El mar como despensa 

Si bien es cierto que Dios propone y el hombre dispone, José Vicente, que tiene alma de marinero, no se amilana. Cada día. Cada noche, mejor dicho, tras atemperar la cama unas horas después del servicio, se desplaza ante cualquier aviso por las lonjas de toda la Comunitat. Transita de Vinaroz hasta Santa Pola, en busca del mejor producto que haya dado el Mediterráneo ese día. Esa pasión, esa perpetua dialéctica con el mar, convierte a José Vicente en el personaje de aquella novela de Hemingway. Esa que cuenta que sus ojos eran como dos océanos alegres e invictos. Esa que habla de constancia y tenacidad. De salitre y espuma. De espera y respeto. Y es que si el mar no va a José Vicente, José Vicente irá al mar.

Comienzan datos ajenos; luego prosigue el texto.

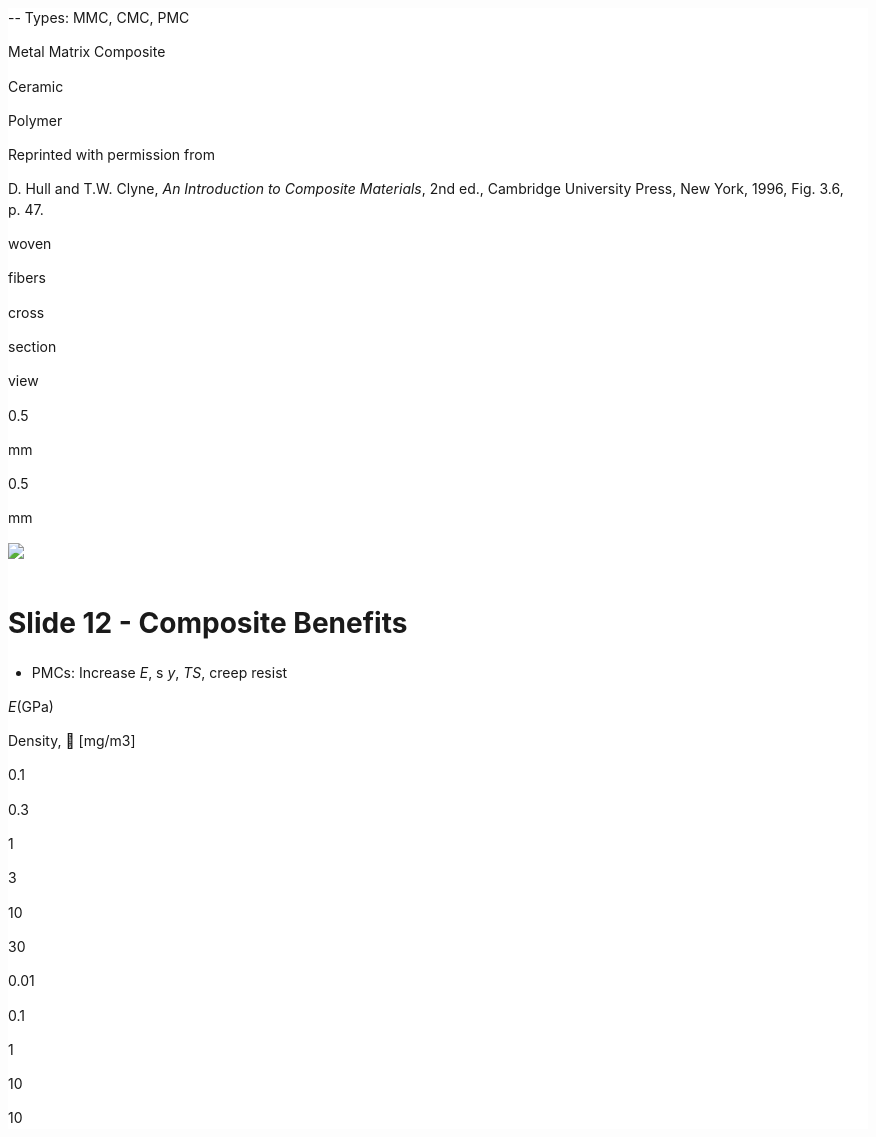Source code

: \-- Types: MMC, CMC, PMC

Metal Matrix Composite

Ceramic

Polymer

Reprinted with permission from

D. Hull and T.W. Clyne, *An Introduction to Composite Materials*, 2nd
ed., Cambridge University Press, New York, 1996, Fig. 3.6, p. 47.

woven

fibers

cross

section

view

0.5

mm

0.5

mm

![](./Lessons%2028%20Composites/img10.png)

# Slide 12 - **Composite Benefits**

-   PMCs: Increase *E*, s *y*, *TS*, creep resist

*E*(GPa)

Density,  \[mg/m3\]

0.1

0.3

1

3

10

30

0.01

0.1

1

10

10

Y tras la orden, llega el segundo acto. El credo: servicio y profesionalidad. Una sala como ya no queda. Escuela académica: Zalacaín, Horcher, Vía Veneto… Aquí lo importante es el comensal. Todo se hace para y por él. Máxima atención y mínima intervención como vademécum y un juego elástico de sutilezas intelectuales junto con una psicología emocional asombrosa hacen de este acto una soberbia obra maestra de la sala. Dominio, control, tempo y una mise en scene epatante.

Por último, la consagración: quesos y, sobre todo, una crêpe suzette quimérica para lograr la comunión entre los allí presentes. Porque la verdadera revelación es darse cuenta de que celebrar la vida es un milagro, casi tan asombroso como el de los panes y los peces.

Plato destacado → Tartar de atún rojo.